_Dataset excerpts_
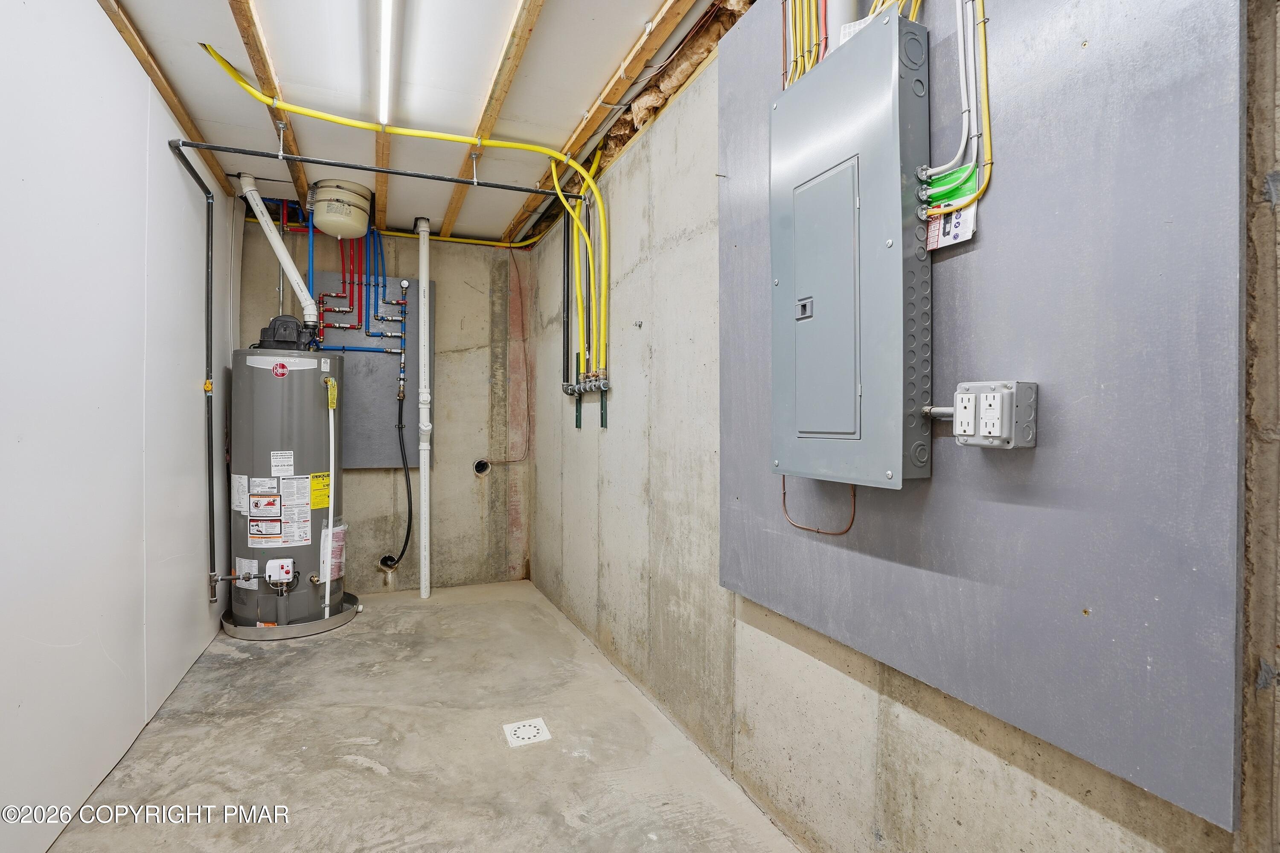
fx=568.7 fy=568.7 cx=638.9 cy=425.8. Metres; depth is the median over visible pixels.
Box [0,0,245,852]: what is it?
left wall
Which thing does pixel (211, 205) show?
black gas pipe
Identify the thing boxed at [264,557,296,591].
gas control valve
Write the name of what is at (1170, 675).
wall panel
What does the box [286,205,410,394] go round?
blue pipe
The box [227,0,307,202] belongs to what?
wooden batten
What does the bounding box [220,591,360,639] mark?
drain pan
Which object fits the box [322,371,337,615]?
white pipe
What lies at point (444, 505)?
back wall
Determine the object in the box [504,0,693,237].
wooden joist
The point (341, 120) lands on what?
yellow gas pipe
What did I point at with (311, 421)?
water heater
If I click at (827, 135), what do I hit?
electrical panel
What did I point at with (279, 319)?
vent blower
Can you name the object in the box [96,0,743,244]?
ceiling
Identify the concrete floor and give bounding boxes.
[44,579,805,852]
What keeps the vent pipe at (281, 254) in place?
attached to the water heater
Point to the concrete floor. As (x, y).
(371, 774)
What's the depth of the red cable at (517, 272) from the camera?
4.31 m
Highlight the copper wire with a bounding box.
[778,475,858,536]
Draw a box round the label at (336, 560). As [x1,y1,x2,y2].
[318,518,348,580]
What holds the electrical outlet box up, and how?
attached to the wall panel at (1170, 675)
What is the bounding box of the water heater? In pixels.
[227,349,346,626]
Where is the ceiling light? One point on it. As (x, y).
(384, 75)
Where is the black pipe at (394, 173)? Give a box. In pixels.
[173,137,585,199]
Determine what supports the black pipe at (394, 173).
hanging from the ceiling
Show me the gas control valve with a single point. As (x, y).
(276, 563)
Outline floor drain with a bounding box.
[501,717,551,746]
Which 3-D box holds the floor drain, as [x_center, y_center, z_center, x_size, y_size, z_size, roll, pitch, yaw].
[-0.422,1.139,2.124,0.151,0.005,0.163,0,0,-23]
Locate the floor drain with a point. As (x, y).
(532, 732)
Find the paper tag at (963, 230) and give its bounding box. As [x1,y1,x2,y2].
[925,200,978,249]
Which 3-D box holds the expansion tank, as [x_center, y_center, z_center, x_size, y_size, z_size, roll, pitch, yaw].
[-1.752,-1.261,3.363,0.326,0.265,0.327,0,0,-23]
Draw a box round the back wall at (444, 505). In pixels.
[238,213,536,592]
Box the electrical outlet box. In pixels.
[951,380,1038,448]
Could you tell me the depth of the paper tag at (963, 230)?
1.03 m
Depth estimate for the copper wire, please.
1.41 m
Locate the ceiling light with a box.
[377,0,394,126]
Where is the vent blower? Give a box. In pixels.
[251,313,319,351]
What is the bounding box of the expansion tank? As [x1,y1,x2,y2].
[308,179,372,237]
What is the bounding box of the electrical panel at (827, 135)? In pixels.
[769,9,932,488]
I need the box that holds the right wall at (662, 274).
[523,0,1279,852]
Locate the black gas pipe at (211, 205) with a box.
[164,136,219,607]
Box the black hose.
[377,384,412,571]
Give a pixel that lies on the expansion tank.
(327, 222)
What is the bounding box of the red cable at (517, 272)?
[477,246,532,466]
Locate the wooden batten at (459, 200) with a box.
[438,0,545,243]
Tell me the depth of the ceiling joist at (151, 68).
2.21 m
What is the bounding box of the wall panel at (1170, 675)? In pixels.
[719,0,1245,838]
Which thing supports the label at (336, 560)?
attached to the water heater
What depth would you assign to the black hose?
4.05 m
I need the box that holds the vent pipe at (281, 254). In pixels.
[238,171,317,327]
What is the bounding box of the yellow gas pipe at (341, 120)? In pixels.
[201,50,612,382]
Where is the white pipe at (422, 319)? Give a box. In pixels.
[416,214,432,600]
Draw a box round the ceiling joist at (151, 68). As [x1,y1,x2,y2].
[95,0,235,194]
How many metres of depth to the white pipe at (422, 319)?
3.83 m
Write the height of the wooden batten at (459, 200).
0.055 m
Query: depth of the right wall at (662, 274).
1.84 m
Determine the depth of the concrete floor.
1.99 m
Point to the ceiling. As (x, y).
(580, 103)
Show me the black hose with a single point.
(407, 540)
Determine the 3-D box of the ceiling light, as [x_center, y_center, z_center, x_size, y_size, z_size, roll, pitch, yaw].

_WORK REQUIRED_
Could the data be reproduced exactly, with the pictures omitted?

_FINISHED EXERCISE_
fx=568.7 fy=568.7 cx=638.9 cy=425.8. Metres; depth is the median over visible pixels.
Box [0,0,245,852]: what is it?
left wall
Which thing does pixel (211, 205) show?
black gas pipe
Identify the thing boxed at [264,557,296,591].
gas control valve
Write the name of what is at (1170, 675).
wall panel
What does the box [286,205,410,394] go round?
blue pipe
The box [227,0,307,202] belongs to what?
wooden batten
What does the bounding box [220,591,360,639] mark?
drain pan
Which object fits the box [322,371,337,615]?
white pipe
What lies at point (444, 505)?
back wall
Determine the object in the box [504,0,693,237].
wooden joist
The point (341, 120) lands on what?
yellow gas pipe
What did I point at with (311, 421)?
water heater
If I click at (827, 135), what do I hit?
electrical panel
What did I point at with (279, 319)?
vent blower
Can you name the object in the box [96,0,743,244]?
ceiling
Identify the concrete floor and give bounding boxes.
[44,579,805,852]
What keeps the vent pipe at (281, 254) in place?
attached to the water heater
Point to the concrete floor. As (x, y).
(371, 774)
What's the depth of the red cable at (517, 272) from the camera?
4.31 m
Highlight the copper wire with a bounding box.
[778,475,858,536]
Draw a box round the label at (336, 560). As [x1,y1,x2,y2].
[318,518,348,580]
What holds the electrical outlet box up, and how?
attached to the wall panel at (1170, 675)
What is the bounding box of the water heater? In pixels.
[227,349,346,626]
Where is the ceiling light? One point on it. As (x, y).
(384, 75)
Where is the black pipe at (394, 173)? Give a box. In pixels.
[173,137,585,199]
Determine what supports the black pipe at (394, 173).
hanging from the ceiling
Show me the gas control valve with a single point. As (x, y).
(276, 563)
Outline floor drain with a bounding box.
[501,717,551,746]
Which 3-D box holds the floor drain, as [x_center, y_center, z_center, x_size, y_size, z_size, roll, pitch, yaw].
[-0.422,1.139,2.124,0.151,0.005,0.163,0,0,-23]
Locate the floor drain with a point. As (x, y).
(532, 732)
Find the paper tag at (963, 230) and give its bounding box. As [x1,y1,x2,y2].
[925,200,978,249]
Which 3-D box holds the expansion tank, as [x_center, y_center, z_center, x_size, y_size, z_size, roll, pitch, yaw].
[-1.752,-1.261,3.363,0.326,0.265,0.327,0,0,-23]
Draw a box round the back wall at (444, 505). In pixels.
[238,213,536,592]
Box the electrical outlet box. In pixels.
[951,380,1038,448]
Could you tell me the depth of the paper tag at (963, 230)?
1.03 m
Depth estimate for the copper wire, please.
1.41 m
Locate the ceiling light with a box.
[377,0,394,126]
Where is the vent blower? Give a box. In pixels.
[251,313,319,351]
What is the bounding box of the expansion tank? As [x1,y1,x2,y2].
[308,179,372,237]
What is the bounding box of the electrical panel at (827, 135)? In pixels.
[769,9,932,488]
I need the box that holds the right wall at (662, 274).
[523,0,1279,852]
Locate the black gas pipe at (211, 205) with a box.
[164,136,219,607]
Box the black hose.
[377,384,412,571]
Give a pixel that lies on the expansion tank.
(327, 222)
What is the bounding box of the red cable at (517, 272)?
[477,246,532,466]
Locate the wooden batten at (459, 200) with a box.
[438,0,545,243]
Tell me the depth of the ceiling joist at (151, 68).
2.21 m
What is the bounding box of the wall panel at (1170, 675)? In pixels.
[719,0,1245,838]
Which thing supports the label at (336, 560)?
attached to the water heater
What depth would you assign to the black hose?
4.05 m
I need the box that holds the vent pipe at (281, 254). In pixels.
[238,171,317,327]
What is the bounding box of the yellow gas pipe at (341, 120)? In pixels.
[201,50,612,382]
Where is the white pipe at (422, 319)? Give a box. In pixels.
[416,214,432,600]
Draw a box round the ceiling joist at (151, 68). As [x1,y1,x2,y2].
[95,0,235,194]
How many metres of depth to the white pipe at (422, 319)?
3.83 m
Write the height of the wooden batten at (459, 200).
0.055 m
Query: depth of the right wall at (662, 274).
1.84 m
Determine the depth of the concrete floor.
1.99 m
Point to the ceiling. As (x, y).
(580, 103)
Show me the black hose with a single point.
(407, 540)
Determine the 3-D box of the ceiling light, as [x_center, y_center, z_center, x_size, y_size, z_size, roll, pitch, yaw].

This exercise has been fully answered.